In order to improve auditory awareness (sound recognition), we modified HARK, and designed and implemented a three-dimensional sound environment visualization system that supports sound environment comprehension [18, 19]. For GUI, the principle of information visualization that Schneiderman proposed (overview first, zoom and filter, then details on demand (Figure 1.7) was reinterpreted to sound information presentation and the following functions were designed
Overview first Show overview first.
Zoom Show specific time zones in detail.
Filter Extract only the sound from a specific direction and let the robot to listened to it.
Details on Demand Let the robot listen to only a specific sound.
We attempted with the above GUI to support temporal viewing and distinctiveness of a sound, which had been a problem in dealing with sound information. Moreover, we designed based on the model Model-View-Control (MVC) for implementation (Figure 1.8). Information to be provided from HARK is converted into AuditoryScene XML first. Next, the 3D visualization system displays the AuditoryScene XML.
Figure 1.9 shows display screen. Scaling and rotation can be performed in the three-dimensional space information display. At the time of playing a sound, a beam that indicates a sound source direction is displayed with ID. Moreover, size of the arrows corresponds to sound volume. Speech recognition results are displayed in the language information window. At the time of playing a sound, corresponding subtitles are displayed in a karaoke style. Overview information of changes in sound source localization is displayed on the time line and playing position is displayed at the time of playing a sound. What are displayed and acoustic data are corresponded and therefore when clicking on the beam or sound source on the timeline with a mouse, a corresponding separated sound is played. Moreover, the rapid traverse mode is available when playing a function. In this way, we have attempted to improve auditory awareness by visually showing sound information. The following system is produced experimentally as a further application of visualization of the HARK outputs.

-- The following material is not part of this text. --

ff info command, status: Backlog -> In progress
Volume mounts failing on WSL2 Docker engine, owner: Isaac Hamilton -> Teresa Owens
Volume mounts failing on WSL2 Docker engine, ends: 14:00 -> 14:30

Alter GUI displays or sound playing in accordance with facial movement of a user [18],
Display results of Visualizer on Head Mount Display (HMD) [21].

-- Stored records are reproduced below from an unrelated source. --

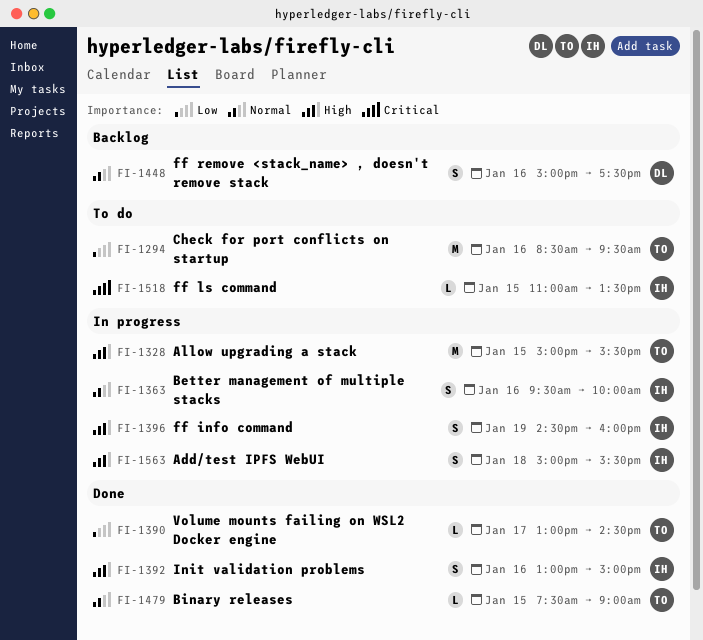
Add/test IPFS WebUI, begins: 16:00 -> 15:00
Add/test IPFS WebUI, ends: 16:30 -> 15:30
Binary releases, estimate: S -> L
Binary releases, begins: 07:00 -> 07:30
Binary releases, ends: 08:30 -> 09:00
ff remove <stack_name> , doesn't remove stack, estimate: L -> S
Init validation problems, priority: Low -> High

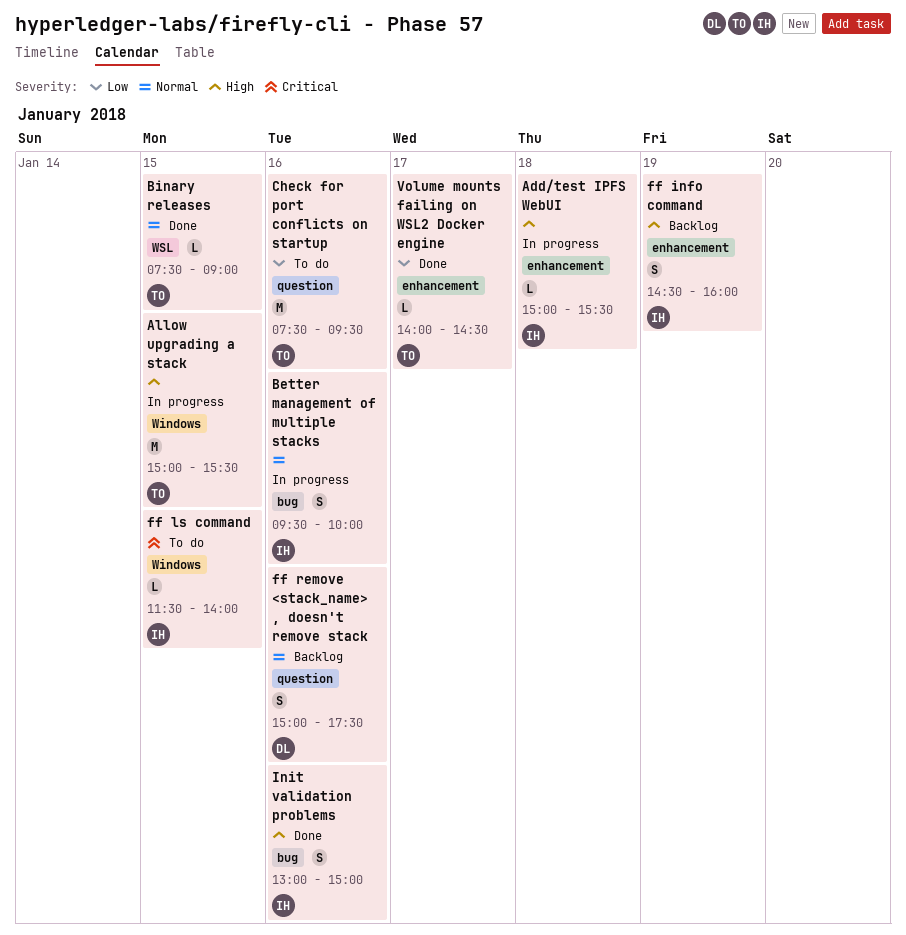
Add/test IPFS WebUI, estimate: S -> L
Check for port conflicts on startup, begins: 08:30 -> 07:30
ff info command, status: In progress -> Backlog
ff ls command, begins: 11:00 -> 11:30
ff ls command, ends: 13:30 -> 14:00
Volume mounts failing on WSL2 Docker engine, begins: 13:00 -> 14:00

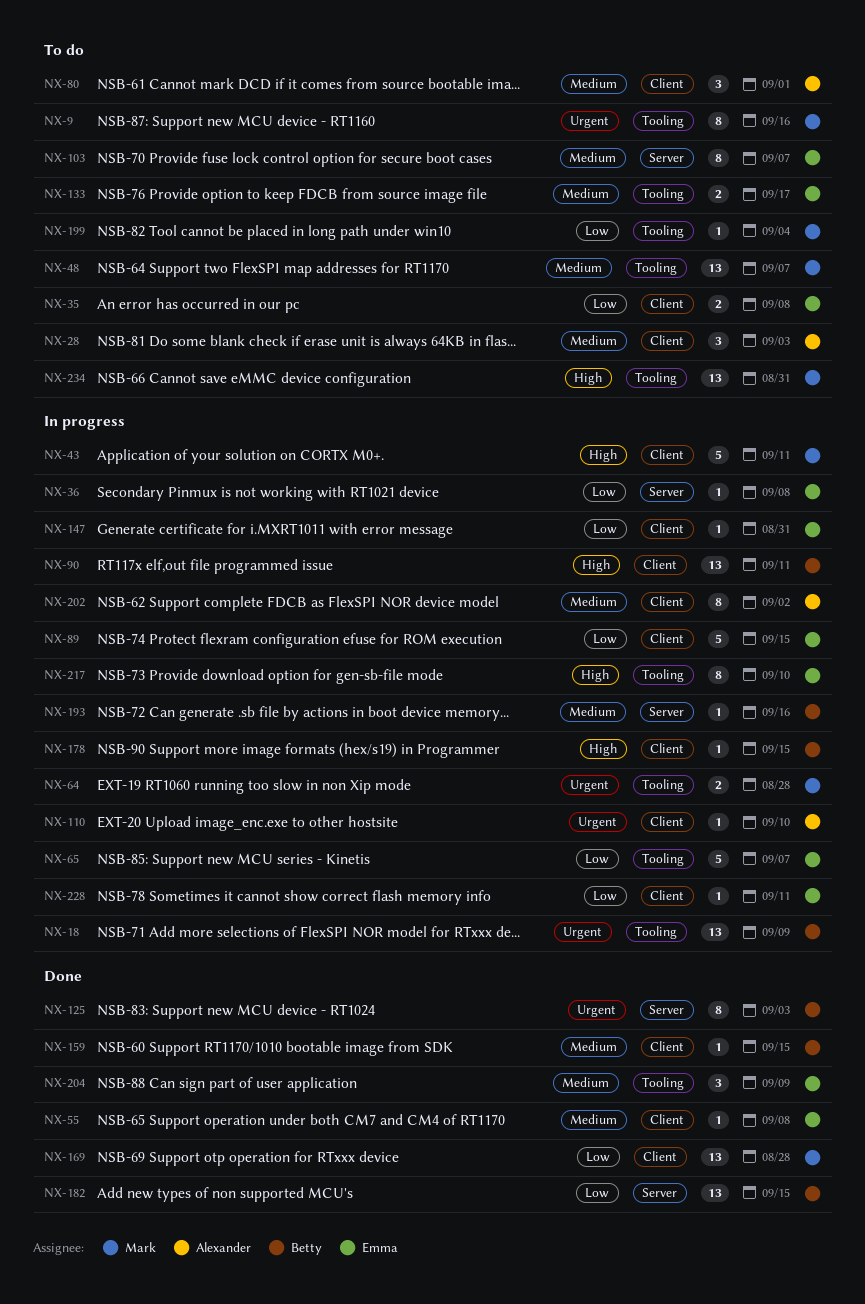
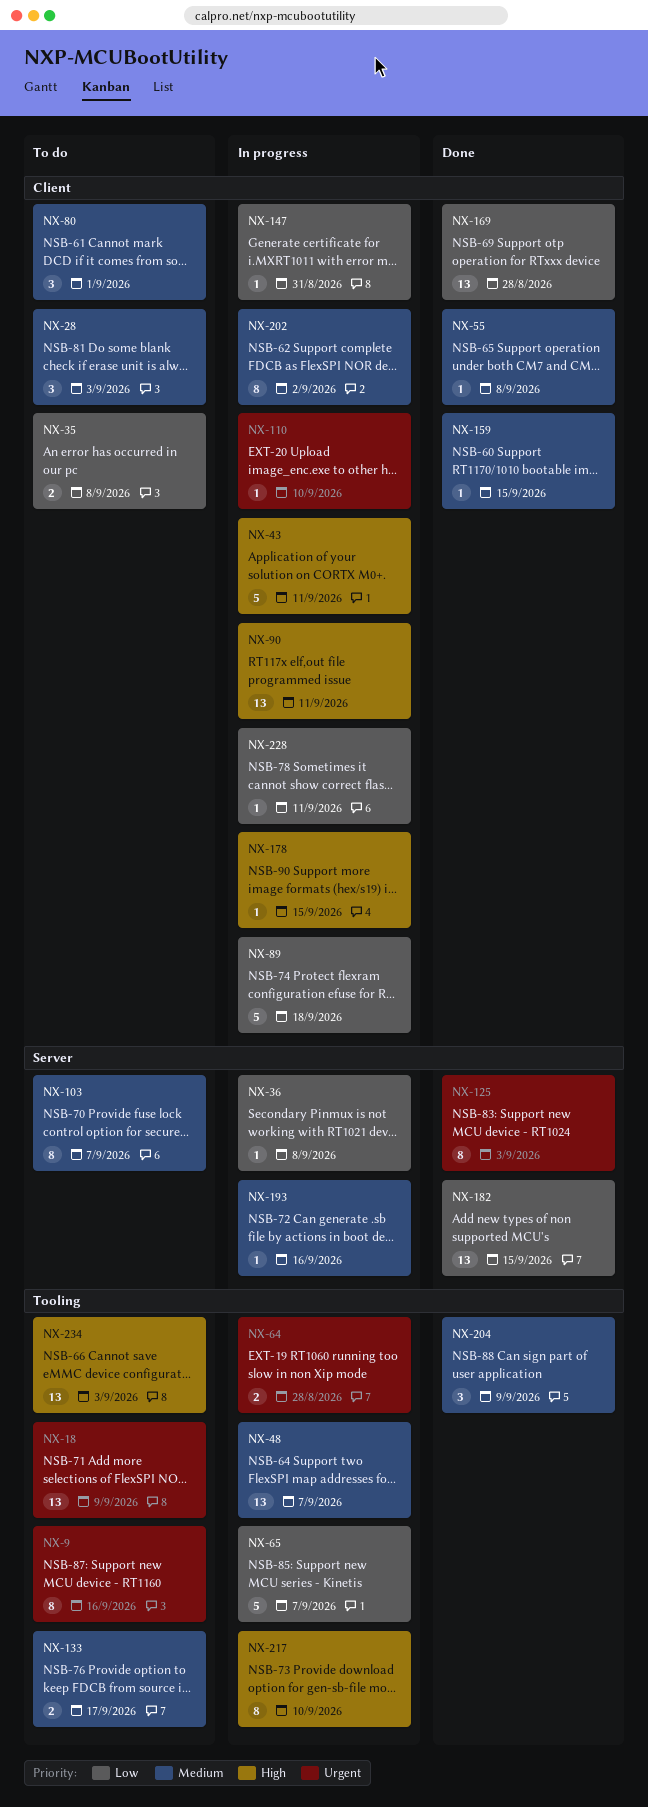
NX-18, status: In progress -> To do
NX-48, status: To do -> In progress
NX-89, due: Sep 15 -> Sep 18
NX-199: present -> none
NX-234, due: Aug 31 -> Sep 3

The GUI explained above is a mode of an external observer that gives bird’s eye views of the 3D sound environment. While on the other hand, the first application is provision of an immersion mode that puts the observer in the middle of the 3D sound environment. Taking the analogy of Google Maps, these two visualizing methods correspond to the bird’s eye view mode and street view mode. In the immersion mode, sound volume rises when the face closes and all sounds are heard when keeping away the face. Moreover, when moving the face from side to side and up and down, the sound from the relevant direction is heard as one of the functions provided. The second application is to display sound source directions in real time by displaying CASA 3D Visualizer in HMD, showing subtitles on the lower part. Subtitles are created not by speech recognition but by the subtitles creation software “iptalk”. When a hearing-impaired person gets lectures relying on subtitles, their visual line wanders back and forth between the blackboard and subtitles. This is extremely large load for them and they may in many cases miss important information without noticing that the lecture is going on. Since sound source directions are displayed in this system, auditory awareness for a switch of topic is expected to be strengthened.